Sheats is frequently cited in discussions of Atlanta’s broader musical legacy, especially in relation to the Dungeon Family’s role in reshaping mainstream perceptions of Southern rap.

== Awards and recognition ==

- In 2002, Mr. DJ won the Grammy Award for Best Rap Album as a producer on OutKast’s Stankonia at the 44th Annual Grammy Awards. The album was also nominated for Album of the Year.
- As part of OutKast’s extended creative team and the Dungeon Family collective, his work is associated with the group’s six Grammy Awards and multiple multi-platinum albums, including Speakerboxxx/The Love Below, which won the Grammy Award for Album of the Year in 2004.
- In April 2025, OutKast were announced as inductees into the Rock and Roll Hall of Fame class of 2025 in the performer category, with coverage of the induction frequently highlighting the contributions of producers and collaborators from the Dungeon Family, including Organized Noize and Mr. DJ.

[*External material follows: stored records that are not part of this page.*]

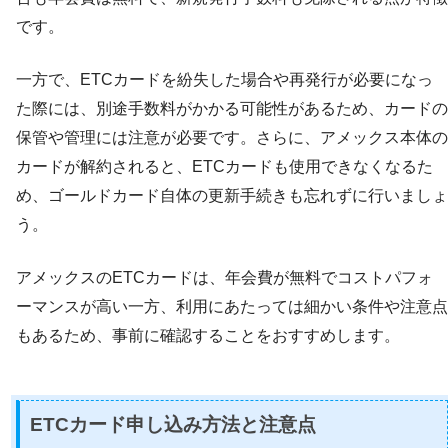
です。
一方で、ETCカードを紛失した場合や再発行が必要になっ
た際には、別途手数料がかかる可能性があるため、カードの
保管や管理には注意が必要です。さらに、アメックス本体の
カードが解約されると、ETCカードも使用できなくなるた
め、ゴールドカード自体の更新手続きも忘れずに行いましょ
う。
アメックスのETCカードは、年会費が無料でコストパフォ
ーマンスが高い一方、利用にあたっては細かい条件や注意点
もあるため、事前に確認することをおすすめします。
ETCカード申し込み方法と注意点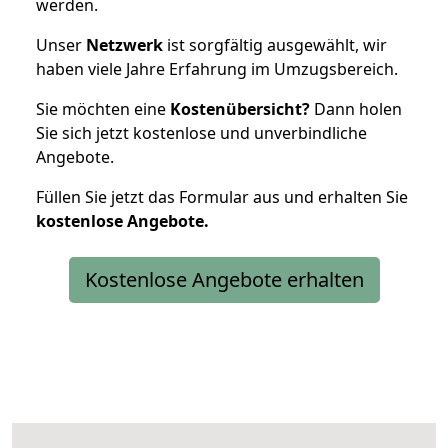
werden.
Unser
Netzwerk
ist sorgfältig ausgewählt, wir
haben viele Jahre Erfahrung im Umzugsbereich.
Sie möchten eine
Kostenübersicht?
Dann holen
Sie sich jetzt kostenlose und unverbindliche
Angebote.
Füllen Sie jetzt das Formular aus und erhalten Sie
kostenlose
Angebote.
Kostenlose Angebote erhalten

== Selected production and songwriting credits ==

=== With OutKast / Earthtone III (selection) ===
- "Elevators (Me & You)" – from ATLiens (1996) – co-production and songwriting.
- Several tracks on Aquemini (1998), including "Da Art of Storytellin' (Part 1)".
- Multiple tracks on Stankonia (2000), including "Ms. Jackson" and "B.O.B.".
- "The Whole World" – from Big Boi and Dre Present... OutKast (2001).
- Large portions of Speakerboxxx/The Love Below (2003) and the Idlewild soundtrack (2006) as part of Earthtone III.

=== Other artists (selection) ===
- Goodie Mob – selected tracks on Still Standing (1998).
- Nappy Roots – "Roll Again" on Wooden Leather (2003).
- Killer Mike – "Monster" and "A.D.I.D.A.S." on Monster (2003).
- Gangsta Boo – "Down Chick" on Enquiring Minds II: The Soap Opera (2003).
- Common – "Make My Day", "Changes" and "Everywhere" on Universal Mind Control (2008).
- Mos Def – multiple tracks on The Ecstatic (2009).
- Big Boi – "Daddy Fat Sax" on Sir Lucious Left Foot: The Son of Chico Dusty (2010) and "Apple of My Eye" on Vicious Lies and Dangerous Rumors (2012).
- Future featuring André 3000 – "Benz Friends (Whatchutola)" on Honest (2014).
- DJ Khaled featuring SZA – "Just Us" on Father of Asahd (2019) – songwriting credit.